Tentu yang dimaksud dengan perubahan di sini adalah perubahan pada diri sendiri. Ada sebuah ungkapan yang berbunyi: “Merubah diri sendiri sama halnya dengan melakukan perubahan untuk dunia”.
Pernyataan tersebut kesannya memang terlalu berlebihan. Akan tetapi begitulah kenyataannya, bahwa dengan memulai melakukan perubahan pada diri masing-masing, akan membawa perubahan yang semakin besar pada lingkungan di mana kita tinggal, bahkan pada skala yang jauh lebih besar lagi. Maka tidak salah, ketika Nabi ditanya bagaimana cara terbaik untuk merubah kebiasaan masyarakat? Rasulullah Saw. menjawab dengan kalimat yang pendek tapi berisi: “Ibda’ bi nafsika”, yang artinya: “Mulailah dengan dirimu sendiri”. Karena nabi sadar betul bahwa dengan melakukan perubahan pada diri sendiri dan komit terhadap apa yang dilakukan, maka akan mampu merubah pandangan banyak orang tentang makna penting sebuah perubahan.
Lalu kenapa harus memulai pada diri sendiri? Karena hanya diri sendiri yang akan mampu memulai perubahan, bukan orang lain! Dan di dalam diri setiap kita, ada “potensi Illahiah” atau potensi ke-Tuhanan yang menjadi kekuatan setiap orang. Dan potensi inilah yang harus digali dan dieksplor dengan baik, sehingga mampu memberi warna dalam proses belajar mengajar yang ditempuh oleh setiap orang.

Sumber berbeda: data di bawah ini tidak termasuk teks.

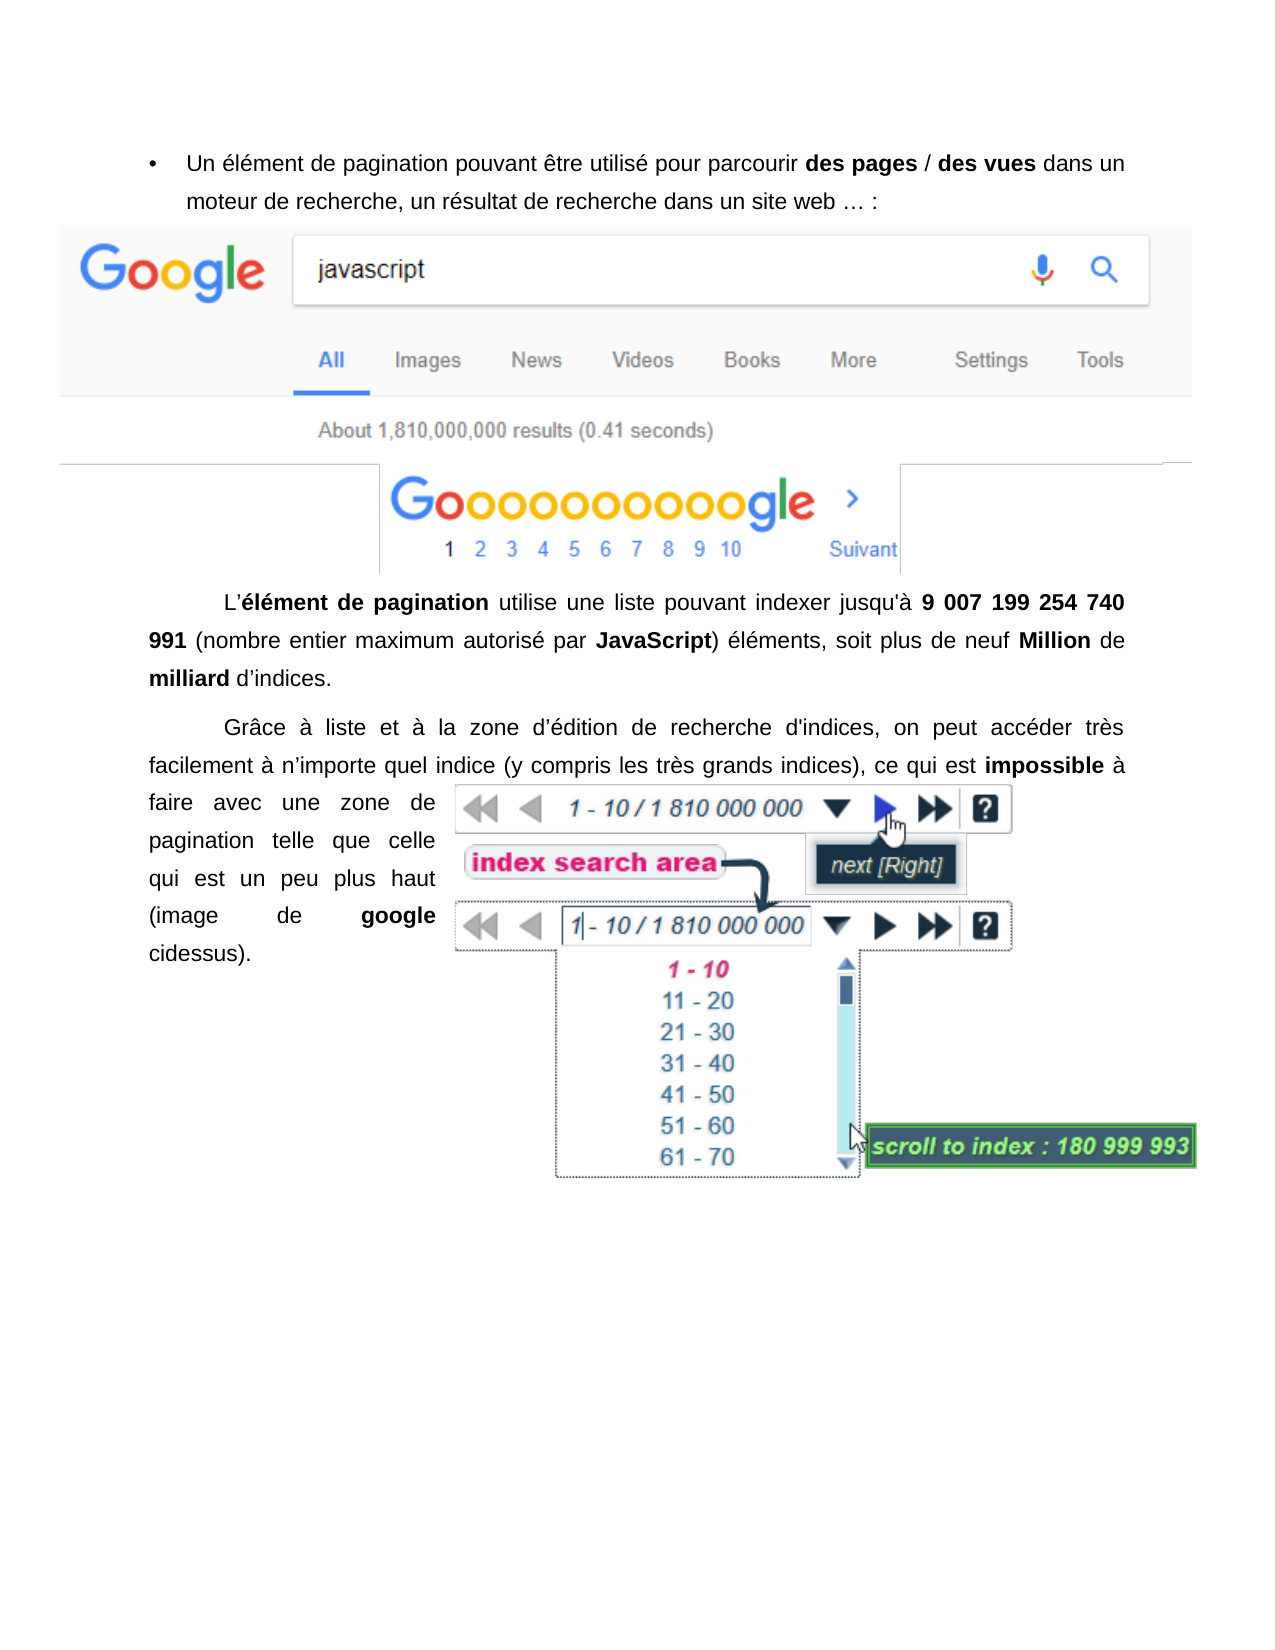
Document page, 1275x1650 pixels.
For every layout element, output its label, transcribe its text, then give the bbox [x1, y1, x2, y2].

text L’élément de pagination utilise une liste pouvant indexer jusqu'à 9 007 199 254 740 991 (nombre entier maximum autorisé par JavaScript) éléments, soit plus de neuf Million de milliard d’indices. [148, 589, 1125, 691]
picture [59, 225, 1193, 574]
text Grâce à liste et à la zone d’édition de recherche d'indices, on peut accéder très facilement à n’importe quel indice (y compris les très grands indices), ce qui est impossible à faire avec une zone de pagination telle que celle qui est un peu plus haut (image de google cidessus). [148, 714, 1125, 966]
list Un élément de pagination pouvant être utilisé pour parcourir des pages / des vues dans un moteur de recherche, un résultat de recherche dans un site web … : [148, 150, 1125, 214]
picture [454, 784, 1197, 1178]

Dalam kaitannya dengan hal ini, tugas Guru menjadi sangat menentukan setelah peran orang tua siswa di rumahnya, yaitu menfasilitasi dan mengarahkan anak didiknya agar mengalami perubahan. Misalnya, dari yang belum paham menjadi paham, yang malas menjadi rajin, yang agresif menjadi terkendali, yang sombong menjadi rendah hati, dari berbicara yang tidak senonoh menjadi bertutur kata yang indah, dan lainnya. Intinya sang Guru akan menfungsikan dirinya untuk meraih kesadaran bagi siswanya. Kesadaran bahwa belajar adalah mengulang kembali apa yang sudah ada dalam diri mereka. Dan belajar merupakan jembatan untuk mencapai cita-cita sukses dan mengukir sejarah masa depan yang gemilang. Semangat kesadaran seperti ini, harus menjadi pegangan bagi setiap guru ketika memasuki ruangan kelas sekolah. Agar anak didiknya terbangun sikap optimisme yang tinggi dalam perubahan sikap dasarnya yaitu terciptanya keinginan dan kebutuhannya yang tinggi untuk selalu belajar.

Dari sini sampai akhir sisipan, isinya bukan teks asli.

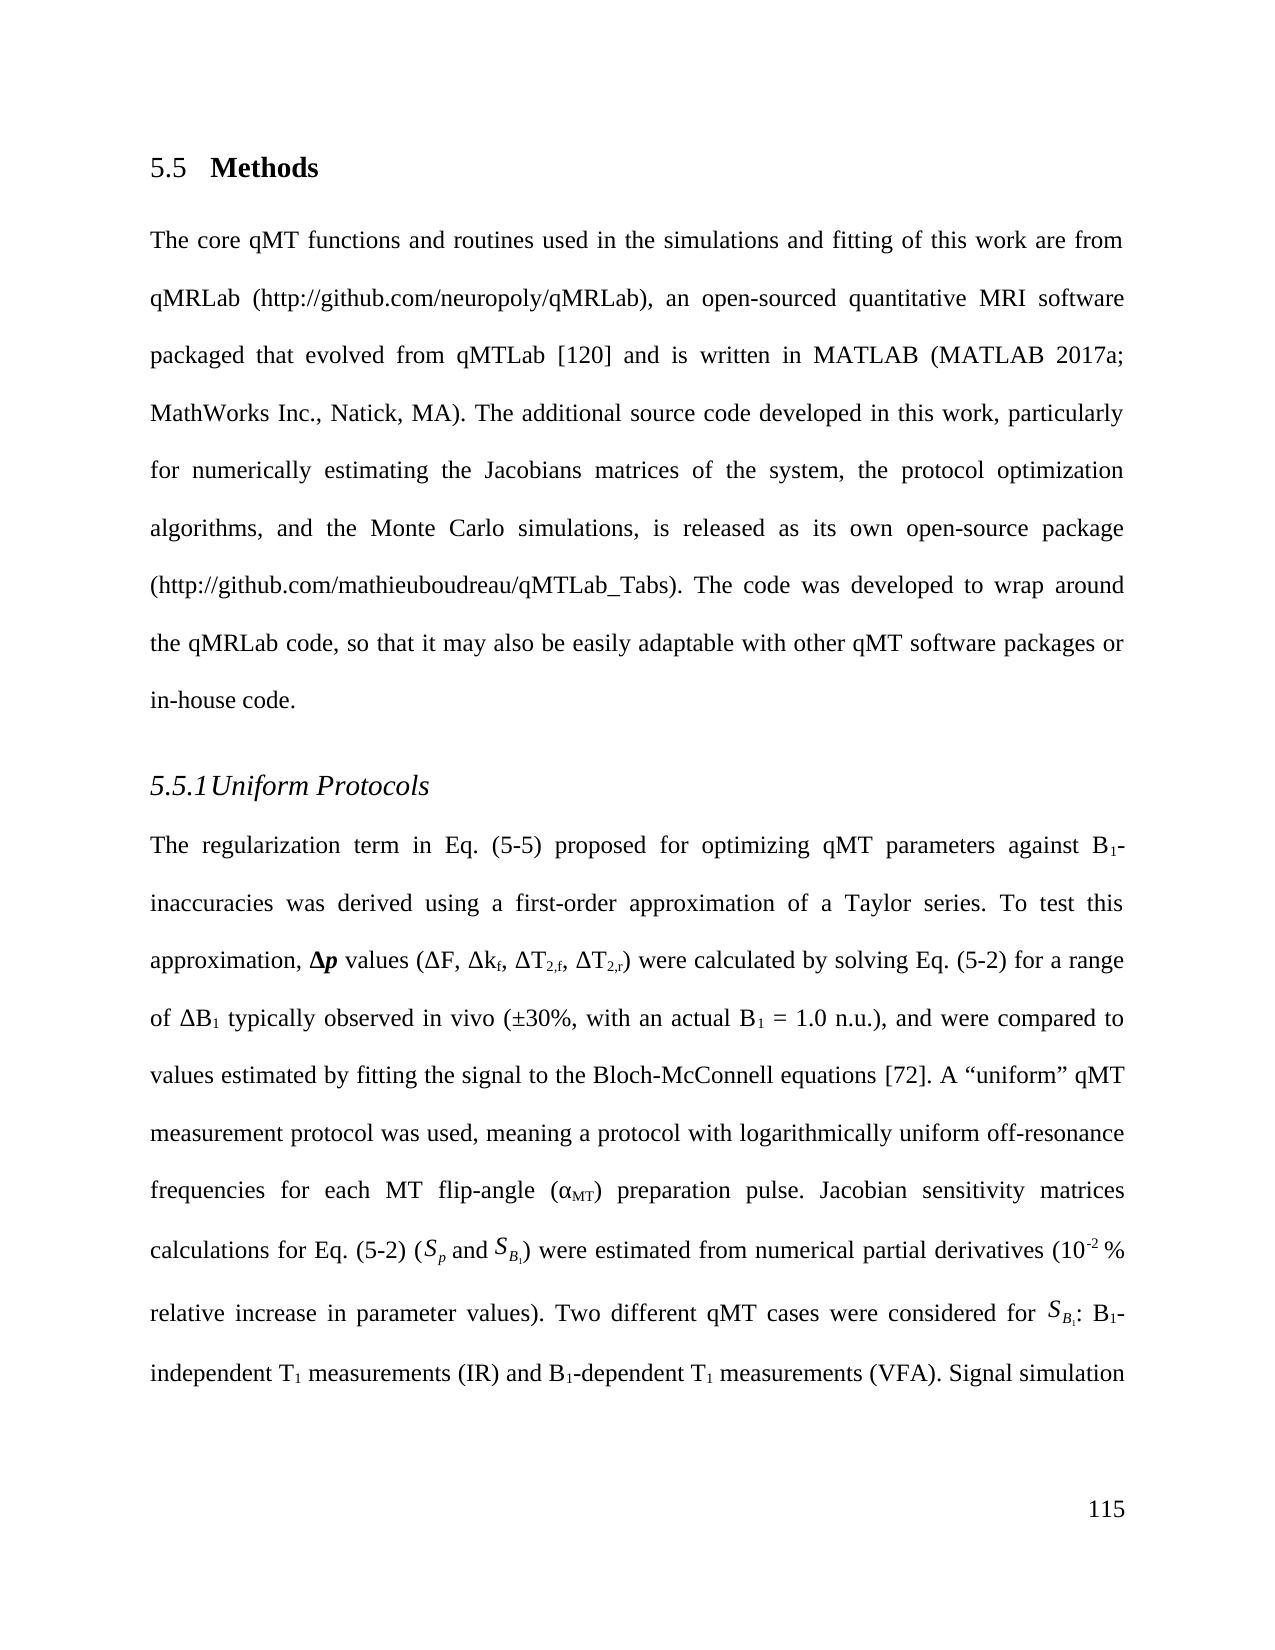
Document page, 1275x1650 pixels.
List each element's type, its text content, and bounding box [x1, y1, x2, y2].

subtitle Methods [150, 150, 1125, 183]
text The core qMT functions and routines used in the simulations and fitting of this work are from qMRLab (http://github.com/neuropoly/qMRLab), an open-sourced quantitative MRI software packaged that evolved from qMTLab [120] and is written in MATLAB (MATLAB 2017a; MathWorks Inc., Natick, MA). The additional source code developed in this work, particularly for numerically estimating the Jacobians matrices of the system, the protocol optimization algorithms, and the Monte Carlo simulations, is released as its own open-source package (http://github.com/mathieuboudreau/qMTLab_Tabs). The code was developed to wrap around the qMRLab code, so that it may also be easily adaptable with other qMT software packages or in-house code. [150, 225, 1125, 714]
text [150, 831, 1125, 1386]
subtitle Uniform Protocols [150, 768, 1125, 801]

Untuk menunjang hal ini, guru sendiri perlu melakukan penyadaran sikap belajar sebagai proses pemahaman terhadap peserta didiknya. Melakukan inovasi-inovasi baru dalam hal metode belajar di kelas. Dengan menjadikan kelas sebagai “Orkestra”, bukan “kuburan” yang sepi dari kreativitas peserta didiknya. Menjadikan peserta didiknya sebagai “Subjek” bukan “Objek”, sehingga peserta didik diberi ruang untuk selalu melakukan kreativitas – kreativitas baru dalam proses belajar mengajar.

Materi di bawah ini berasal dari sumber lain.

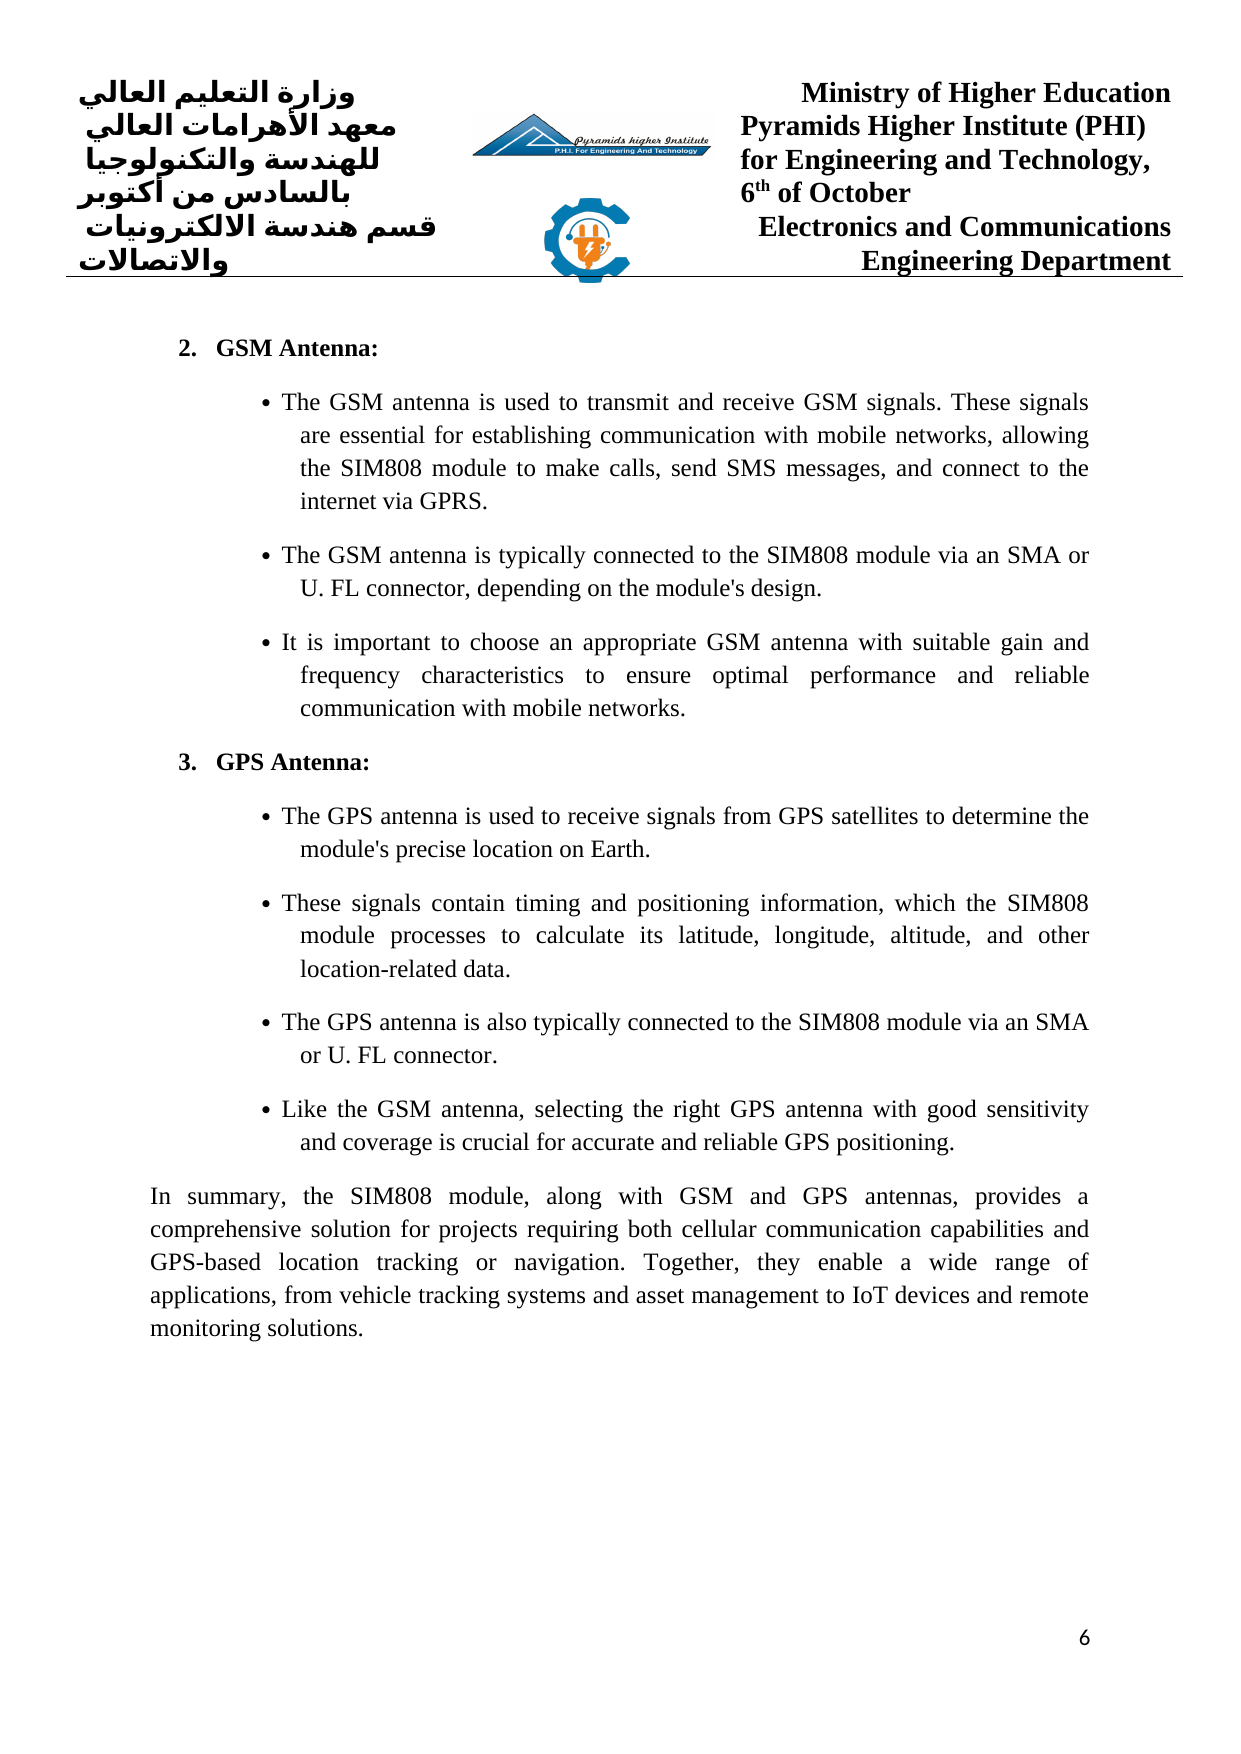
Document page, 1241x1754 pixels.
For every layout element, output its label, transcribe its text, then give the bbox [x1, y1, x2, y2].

list The GPS antenna is also typically connected to the SIM808 module via an SMA or U. FL connector. [262, 1007, 1090, 1069]
list The GPS antenna is used to receive signals from GPS satellites to determine the module's precise location on Earth. [262, 801, 1090, 862]
list The GSM antenna is used to transmit and receive GSM signals. These signals are essential for establishing communication with mobile networks, allowing the SIM808 module to make calls, send SMS messages, and connect to the internet via GPRS. [262, 387, 1090, 515]
picture [559, 198, 633, 276]
list GSM Antenna: [178, 333, 1090, 362]
picture [602, 277, 633, 283]
picture [541, 198, 579, 276]
picture [541, 277, 579, 283]
list It is important to choose an appropriate GSM antenna with suitable gain and frequency characteristics to ensure optimal performance and reliable communication with mobile networks. [262, 627, 1090, 722]
list These signals contain timing and positioning information, which the SIM808 module processes to calculate its latitude, longitude, altitude, and other location-related data. [262, 888, 1090, 982]
picture [472, 110, 715, 159]
list Like the GSM antenna, selecting the right GPS antenna with good sensitivity and coverage is crucial for accurate and reliable GPS positioning. [262, 1094, 1090, 1156]
list GPS Antenna: [178, 747, 1090, 776]
list The GSM antenna is typically connected to the SIM808 module via an SMA or U. FL connector, depending on the module's design. [262, 540, 1090, 602]
text In summary, the SIM808 module, along with GSM and GPS antennas, provides a comprehensive solution for projects requiring both cellular communication capabilities and GPS-based location tracking or navigation. Together, they enable a wide range of applications, from vehicle tracking systems and asset management to IoT devices and remote monitoring solutions. [150, 1181, 1090, 1342]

Pada kondisi ini, guru berfungsi sebagai fasilitator bukan yang menguasai forum. Di mana para siswa diberikan kesempatan seluas-luasnya untuk mengembangkan bakat dan potensi dirinya. Para siswa lagi-lagi tidak hanya dianggap sebagai “bank”, yang berfungsi sebagai wadah untuk menampung informasi atau ilmu pengetahuan. Mereka (siswa) memiliki hak untuk meng-eksplorasi dirinya sejauh mungkin, demi kemajuan dan perubahan mereka ke arah yang jauh lebih baik lagi. Karena di sinilah letak atau esensi dari “belajar” itu sendiri.